A China compreendeu algo que a Europa ainda hesita em assumir: a soberania tecnológica é a nova soberania económica. Dependências em semicondutores, software ou infraestruturas digitais são hoje vulnerabilidades geopolíticas. Daí a aposta na autossuficiência, no reforço da investigação e na coordenação entre Estado, academia e empresas.

Ao contrário do modelo ocidental, mais dependente do mercado, a China segue um capitalismo dirigido, onde o Estado define prioridades e mobiliza recursos. É um modelo discutível, mas eficaz na execução. A iniciativa “AI Plus”, que integra a inteligência artificial em toda a economia, ilustra bem esta estratégia, funcionando como resposta aos desafios de produtividade e demografia.

Ainda assim, o caminho não é isento de riscos. A transição pode acentuar desigualdades, eliminar empregos tradicionais e gerar ineficiências ou excesso de capacidade. A própria China já enfrentou alguns destes problemas.

No plano externo, a dimensão geopolítica é evidente. A rivalidade com os Estados Unidos deslocou-se para a tecnologia. Semicondutores, dados e infraestruturas digitais tornaram-se campos centrais de disputa pelo controlo do futuro.

E a Europa? Surge novamente numa posição desconfortável. Entre o planeamento estratégico chinês e o dinamismo americano, a Europa destaca-se sobretudo como reguladora. Instrumentos como o AI Act são relevantes, mas insuficientes. Regular sem capacidade tecnológica própria pode significar depender das inovações de outros.
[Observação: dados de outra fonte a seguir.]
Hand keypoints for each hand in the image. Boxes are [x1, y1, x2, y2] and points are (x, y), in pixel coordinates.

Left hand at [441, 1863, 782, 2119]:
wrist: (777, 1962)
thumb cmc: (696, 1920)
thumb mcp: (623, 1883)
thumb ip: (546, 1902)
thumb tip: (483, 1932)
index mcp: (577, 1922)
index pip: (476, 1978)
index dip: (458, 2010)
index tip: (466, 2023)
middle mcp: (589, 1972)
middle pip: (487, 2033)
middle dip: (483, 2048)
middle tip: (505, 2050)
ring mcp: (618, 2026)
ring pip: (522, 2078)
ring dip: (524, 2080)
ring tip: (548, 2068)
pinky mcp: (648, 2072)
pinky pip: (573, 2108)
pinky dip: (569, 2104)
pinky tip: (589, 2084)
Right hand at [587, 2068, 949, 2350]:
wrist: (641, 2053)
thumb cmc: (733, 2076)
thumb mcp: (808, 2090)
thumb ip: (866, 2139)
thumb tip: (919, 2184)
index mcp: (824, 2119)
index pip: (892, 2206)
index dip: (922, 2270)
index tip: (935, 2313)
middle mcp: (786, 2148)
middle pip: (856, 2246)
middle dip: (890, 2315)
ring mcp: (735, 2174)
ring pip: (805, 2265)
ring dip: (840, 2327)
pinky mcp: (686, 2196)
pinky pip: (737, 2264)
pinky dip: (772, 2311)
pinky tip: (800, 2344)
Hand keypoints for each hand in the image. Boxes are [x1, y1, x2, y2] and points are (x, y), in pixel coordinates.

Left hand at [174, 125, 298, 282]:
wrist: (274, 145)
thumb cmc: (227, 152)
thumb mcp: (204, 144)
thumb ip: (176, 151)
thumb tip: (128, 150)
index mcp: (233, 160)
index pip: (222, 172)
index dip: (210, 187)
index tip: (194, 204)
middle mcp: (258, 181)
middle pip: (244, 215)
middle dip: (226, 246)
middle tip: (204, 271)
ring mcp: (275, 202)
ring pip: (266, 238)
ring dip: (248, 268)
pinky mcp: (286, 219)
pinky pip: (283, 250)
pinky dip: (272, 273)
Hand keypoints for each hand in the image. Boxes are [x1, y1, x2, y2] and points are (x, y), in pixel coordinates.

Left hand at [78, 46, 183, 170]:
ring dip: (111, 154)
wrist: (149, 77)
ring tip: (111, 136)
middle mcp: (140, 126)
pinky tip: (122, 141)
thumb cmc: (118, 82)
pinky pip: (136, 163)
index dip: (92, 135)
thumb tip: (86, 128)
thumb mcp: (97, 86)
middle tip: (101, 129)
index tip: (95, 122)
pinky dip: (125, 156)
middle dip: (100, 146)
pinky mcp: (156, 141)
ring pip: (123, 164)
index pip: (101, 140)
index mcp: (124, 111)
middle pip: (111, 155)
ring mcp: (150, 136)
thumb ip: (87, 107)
O risco não é apenas económico, mas estratégico. Num mundo organizado em blocos tecnológicos, a falta de autonomia traduz-se em dependência estrutural.

O plano chinês para 2030 deve, por isso, ser lido como um sinal global. A próxima década será definida pela capacidade de transformar conhecimento em poder — e poder em influência. A tecnologia deixou de ser um setor; tornou-se o eixo das relações internacionais.

A questão já não é apenas se a China conseguirá cumprir o seu plano, mas se a Europa conseguirá acompanhar sem perder relevância. Porque, no final, a verdadeira disputa não é sobre quem produz mais, mas sobre quem define as regras do jogo.